**Data records**
===
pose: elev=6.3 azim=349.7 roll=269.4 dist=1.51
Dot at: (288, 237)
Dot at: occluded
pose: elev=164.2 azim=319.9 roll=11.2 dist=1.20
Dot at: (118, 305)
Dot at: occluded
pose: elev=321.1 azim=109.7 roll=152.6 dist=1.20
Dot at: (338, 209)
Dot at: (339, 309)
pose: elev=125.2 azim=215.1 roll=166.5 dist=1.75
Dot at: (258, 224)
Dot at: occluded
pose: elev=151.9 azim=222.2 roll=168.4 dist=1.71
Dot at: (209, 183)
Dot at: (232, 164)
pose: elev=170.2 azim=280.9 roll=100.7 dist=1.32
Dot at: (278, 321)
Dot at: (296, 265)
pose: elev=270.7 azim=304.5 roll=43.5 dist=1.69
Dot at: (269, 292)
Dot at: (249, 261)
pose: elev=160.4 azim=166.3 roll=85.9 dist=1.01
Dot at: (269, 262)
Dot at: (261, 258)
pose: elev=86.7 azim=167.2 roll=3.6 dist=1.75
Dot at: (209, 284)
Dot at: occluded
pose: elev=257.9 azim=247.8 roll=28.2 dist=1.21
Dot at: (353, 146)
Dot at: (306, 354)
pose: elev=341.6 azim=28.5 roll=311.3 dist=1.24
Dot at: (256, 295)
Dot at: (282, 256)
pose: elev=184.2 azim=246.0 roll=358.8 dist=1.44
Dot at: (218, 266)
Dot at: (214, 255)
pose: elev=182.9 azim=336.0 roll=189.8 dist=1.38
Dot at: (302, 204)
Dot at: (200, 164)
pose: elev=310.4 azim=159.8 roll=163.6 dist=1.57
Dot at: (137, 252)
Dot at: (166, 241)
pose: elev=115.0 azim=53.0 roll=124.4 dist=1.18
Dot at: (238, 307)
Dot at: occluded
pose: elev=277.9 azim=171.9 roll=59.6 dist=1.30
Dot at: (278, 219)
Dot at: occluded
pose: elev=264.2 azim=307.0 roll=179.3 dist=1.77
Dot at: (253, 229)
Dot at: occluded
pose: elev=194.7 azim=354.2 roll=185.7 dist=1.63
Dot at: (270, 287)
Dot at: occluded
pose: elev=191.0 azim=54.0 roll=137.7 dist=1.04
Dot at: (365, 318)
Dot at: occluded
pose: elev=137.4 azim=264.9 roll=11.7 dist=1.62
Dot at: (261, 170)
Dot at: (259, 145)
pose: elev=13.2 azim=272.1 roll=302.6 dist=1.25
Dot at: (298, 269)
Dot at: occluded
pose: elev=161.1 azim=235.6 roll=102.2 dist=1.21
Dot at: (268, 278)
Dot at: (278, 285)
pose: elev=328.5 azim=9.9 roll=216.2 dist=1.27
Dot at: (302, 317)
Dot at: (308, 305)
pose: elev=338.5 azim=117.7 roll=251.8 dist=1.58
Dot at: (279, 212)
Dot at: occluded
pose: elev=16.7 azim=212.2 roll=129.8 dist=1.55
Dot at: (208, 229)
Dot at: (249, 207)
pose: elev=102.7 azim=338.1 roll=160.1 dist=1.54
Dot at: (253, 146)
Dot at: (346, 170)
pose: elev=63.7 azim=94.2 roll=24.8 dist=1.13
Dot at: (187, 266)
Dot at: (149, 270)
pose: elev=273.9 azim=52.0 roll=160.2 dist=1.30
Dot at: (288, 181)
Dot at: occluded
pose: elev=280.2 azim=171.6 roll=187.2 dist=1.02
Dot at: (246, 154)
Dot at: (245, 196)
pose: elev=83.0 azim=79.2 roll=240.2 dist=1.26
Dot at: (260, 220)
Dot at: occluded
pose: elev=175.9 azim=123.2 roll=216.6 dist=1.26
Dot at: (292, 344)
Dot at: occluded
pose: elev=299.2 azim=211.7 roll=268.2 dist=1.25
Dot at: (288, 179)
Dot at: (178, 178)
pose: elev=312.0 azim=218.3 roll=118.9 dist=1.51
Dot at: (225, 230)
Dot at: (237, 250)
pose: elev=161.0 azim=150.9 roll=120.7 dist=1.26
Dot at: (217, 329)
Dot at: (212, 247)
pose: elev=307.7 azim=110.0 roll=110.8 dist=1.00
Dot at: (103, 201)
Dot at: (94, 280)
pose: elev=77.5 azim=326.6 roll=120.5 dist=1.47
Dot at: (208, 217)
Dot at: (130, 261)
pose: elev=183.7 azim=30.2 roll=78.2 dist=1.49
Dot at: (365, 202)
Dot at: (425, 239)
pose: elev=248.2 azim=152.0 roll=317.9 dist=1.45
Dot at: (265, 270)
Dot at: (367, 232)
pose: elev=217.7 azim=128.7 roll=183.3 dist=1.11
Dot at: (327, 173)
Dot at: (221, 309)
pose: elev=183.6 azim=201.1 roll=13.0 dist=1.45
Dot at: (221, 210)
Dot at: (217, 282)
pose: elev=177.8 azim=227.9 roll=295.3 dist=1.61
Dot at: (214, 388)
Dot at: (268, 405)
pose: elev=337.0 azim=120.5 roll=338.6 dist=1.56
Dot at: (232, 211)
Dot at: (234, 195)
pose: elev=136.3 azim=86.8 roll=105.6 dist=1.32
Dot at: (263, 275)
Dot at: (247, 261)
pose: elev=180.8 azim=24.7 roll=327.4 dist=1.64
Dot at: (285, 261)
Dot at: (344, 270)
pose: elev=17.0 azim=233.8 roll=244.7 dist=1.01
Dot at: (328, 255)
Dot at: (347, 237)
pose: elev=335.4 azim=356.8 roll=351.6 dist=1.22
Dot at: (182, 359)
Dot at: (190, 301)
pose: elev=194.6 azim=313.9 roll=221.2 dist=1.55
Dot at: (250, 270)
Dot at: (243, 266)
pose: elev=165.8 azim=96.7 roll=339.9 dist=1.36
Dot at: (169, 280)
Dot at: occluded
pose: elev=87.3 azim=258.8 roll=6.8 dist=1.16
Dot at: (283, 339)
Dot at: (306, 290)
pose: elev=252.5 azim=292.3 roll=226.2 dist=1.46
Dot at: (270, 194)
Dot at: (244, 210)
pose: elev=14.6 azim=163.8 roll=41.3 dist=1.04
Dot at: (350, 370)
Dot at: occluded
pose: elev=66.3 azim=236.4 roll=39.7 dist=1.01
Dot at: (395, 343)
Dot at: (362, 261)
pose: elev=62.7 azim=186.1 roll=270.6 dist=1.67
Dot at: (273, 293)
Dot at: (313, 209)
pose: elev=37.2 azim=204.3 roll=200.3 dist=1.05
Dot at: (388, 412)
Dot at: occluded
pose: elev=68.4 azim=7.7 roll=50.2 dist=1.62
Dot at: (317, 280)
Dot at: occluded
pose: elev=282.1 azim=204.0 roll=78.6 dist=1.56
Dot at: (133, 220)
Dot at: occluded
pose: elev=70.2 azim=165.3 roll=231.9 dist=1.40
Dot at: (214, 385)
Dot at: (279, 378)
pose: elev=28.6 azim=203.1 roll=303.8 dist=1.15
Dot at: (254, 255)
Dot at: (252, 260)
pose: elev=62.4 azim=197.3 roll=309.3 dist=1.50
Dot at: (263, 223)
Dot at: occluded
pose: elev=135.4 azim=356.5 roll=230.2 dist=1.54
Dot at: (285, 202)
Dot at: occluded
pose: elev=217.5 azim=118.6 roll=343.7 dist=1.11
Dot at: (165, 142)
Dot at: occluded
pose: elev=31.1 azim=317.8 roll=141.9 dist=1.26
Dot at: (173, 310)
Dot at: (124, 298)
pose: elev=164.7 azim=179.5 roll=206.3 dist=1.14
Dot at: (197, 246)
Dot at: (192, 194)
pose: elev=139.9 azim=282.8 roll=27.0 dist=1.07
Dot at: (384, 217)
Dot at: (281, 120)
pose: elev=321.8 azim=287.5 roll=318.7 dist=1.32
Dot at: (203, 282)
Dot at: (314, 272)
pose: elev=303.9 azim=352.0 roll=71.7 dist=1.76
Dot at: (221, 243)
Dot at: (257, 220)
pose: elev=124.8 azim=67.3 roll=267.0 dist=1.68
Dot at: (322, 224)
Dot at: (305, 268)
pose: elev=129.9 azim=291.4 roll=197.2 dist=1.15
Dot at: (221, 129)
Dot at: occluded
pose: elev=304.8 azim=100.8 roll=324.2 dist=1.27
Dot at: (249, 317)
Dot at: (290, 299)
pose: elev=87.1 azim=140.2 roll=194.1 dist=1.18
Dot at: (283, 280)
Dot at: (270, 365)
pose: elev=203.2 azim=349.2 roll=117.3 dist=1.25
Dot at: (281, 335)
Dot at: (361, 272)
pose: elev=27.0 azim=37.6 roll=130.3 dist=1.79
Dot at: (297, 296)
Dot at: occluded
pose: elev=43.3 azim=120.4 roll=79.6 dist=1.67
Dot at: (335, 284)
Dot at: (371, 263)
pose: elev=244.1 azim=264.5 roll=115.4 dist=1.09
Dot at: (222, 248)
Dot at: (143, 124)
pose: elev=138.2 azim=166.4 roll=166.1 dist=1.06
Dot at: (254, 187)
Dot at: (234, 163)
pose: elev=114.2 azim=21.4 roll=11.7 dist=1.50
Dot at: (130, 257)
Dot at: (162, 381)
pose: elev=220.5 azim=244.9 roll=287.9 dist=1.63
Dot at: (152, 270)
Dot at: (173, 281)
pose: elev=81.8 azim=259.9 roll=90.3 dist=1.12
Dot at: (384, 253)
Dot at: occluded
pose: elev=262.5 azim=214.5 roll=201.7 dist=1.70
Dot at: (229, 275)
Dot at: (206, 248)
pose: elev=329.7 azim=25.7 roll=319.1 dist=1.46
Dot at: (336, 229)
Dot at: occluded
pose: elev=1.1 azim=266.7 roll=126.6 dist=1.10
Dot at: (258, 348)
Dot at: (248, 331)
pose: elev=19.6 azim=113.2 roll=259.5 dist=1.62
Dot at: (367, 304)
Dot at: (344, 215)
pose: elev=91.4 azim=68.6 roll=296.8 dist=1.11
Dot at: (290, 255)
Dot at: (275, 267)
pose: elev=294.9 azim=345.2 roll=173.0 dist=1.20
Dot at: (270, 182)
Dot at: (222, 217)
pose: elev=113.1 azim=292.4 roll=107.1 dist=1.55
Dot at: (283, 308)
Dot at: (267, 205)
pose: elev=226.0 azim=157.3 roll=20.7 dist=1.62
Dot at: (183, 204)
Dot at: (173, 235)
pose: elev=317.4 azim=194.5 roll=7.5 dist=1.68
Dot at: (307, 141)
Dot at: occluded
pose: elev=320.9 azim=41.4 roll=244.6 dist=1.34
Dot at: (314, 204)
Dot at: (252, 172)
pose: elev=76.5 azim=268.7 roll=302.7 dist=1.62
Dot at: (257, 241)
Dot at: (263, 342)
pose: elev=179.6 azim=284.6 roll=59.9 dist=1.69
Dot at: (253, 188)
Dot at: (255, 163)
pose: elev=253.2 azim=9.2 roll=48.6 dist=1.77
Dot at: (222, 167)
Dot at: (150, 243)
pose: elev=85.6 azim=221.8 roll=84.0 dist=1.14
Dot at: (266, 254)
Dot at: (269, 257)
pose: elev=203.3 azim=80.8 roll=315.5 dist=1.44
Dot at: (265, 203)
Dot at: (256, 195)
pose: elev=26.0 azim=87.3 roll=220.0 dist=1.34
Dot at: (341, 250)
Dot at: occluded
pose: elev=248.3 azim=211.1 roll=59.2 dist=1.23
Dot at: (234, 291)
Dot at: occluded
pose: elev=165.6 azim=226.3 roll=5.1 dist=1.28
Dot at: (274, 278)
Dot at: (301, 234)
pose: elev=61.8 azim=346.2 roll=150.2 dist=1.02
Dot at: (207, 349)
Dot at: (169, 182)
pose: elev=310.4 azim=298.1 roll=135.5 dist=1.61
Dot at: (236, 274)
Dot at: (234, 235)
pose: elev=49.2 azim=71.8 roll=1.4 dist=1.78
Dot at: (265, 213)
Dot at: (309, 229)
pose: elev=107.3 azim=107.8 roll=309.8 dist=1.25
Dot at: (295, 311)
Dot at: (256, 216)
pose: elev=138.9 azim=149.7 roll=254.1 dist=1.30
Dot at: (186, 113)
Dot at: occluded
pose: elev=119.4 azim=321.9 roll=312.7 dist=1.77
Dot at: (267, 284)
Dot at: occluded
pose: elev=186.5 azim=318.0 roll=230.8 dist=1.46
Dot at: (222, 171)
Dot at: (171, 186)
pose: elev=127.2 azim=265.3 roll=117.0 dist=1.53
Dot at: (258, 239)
===
Return the material word for word, beginning with its first line and ending after the line that contains "Dot at: (282, 256)".

**Response**
pose: elev=6.3 azim=349.7 roll=269.4 dist=1.51
Dot at: (288, 237)
Dot at: occluded
pose: elev=164.2 azim=319.9 roll=11.2 dist=1.20
Dot at: (118, 305)
Dot at: occluded
pose: elev=321.1 azim=109.7 roll=152.6 dist=1.20
Dot at: (338, 209)
Dot at: (339, 309)
pose: elev=125.2 azim=215.1 roll=166.5 dist=1.75
Dot at: (258, 224)
Dot at: occluded
pose: elev=151.9 azim=222.2 roll=168.4 dist=1.71
Dot at: (209, 183)
Dot at: (232, 164)
pose: elev=170.2 azim=280.9 roll=100.7 dist=1.32
Dot at: (278, 321)
Dot at: (296, 265)
pose: elev=270.7 azim=304.5 roll=43.5 dist=1.69
Dot at: (269, 292)
Dot at: (249, 261)
pose: elev=160.4 azim=166.3 roll=85.9 dist=1.01
Dot at: (269, 262)
Dot at: (261, 258)
pose: elev=86.7 azim=167.2 roll=3.6 dist=1.75
Dot at: (209, 284)
Dot at: occluded
pose: elev=257.9 azim=247.8 roll=28.2 dist=1.21
Dot at: (353, 146)
Dot at: (306, 354)
pose: elev=341.6 azim=28.5 roll=311.3 dist=1.24
Dot at: (256, 295)
Dot at: (282, 256)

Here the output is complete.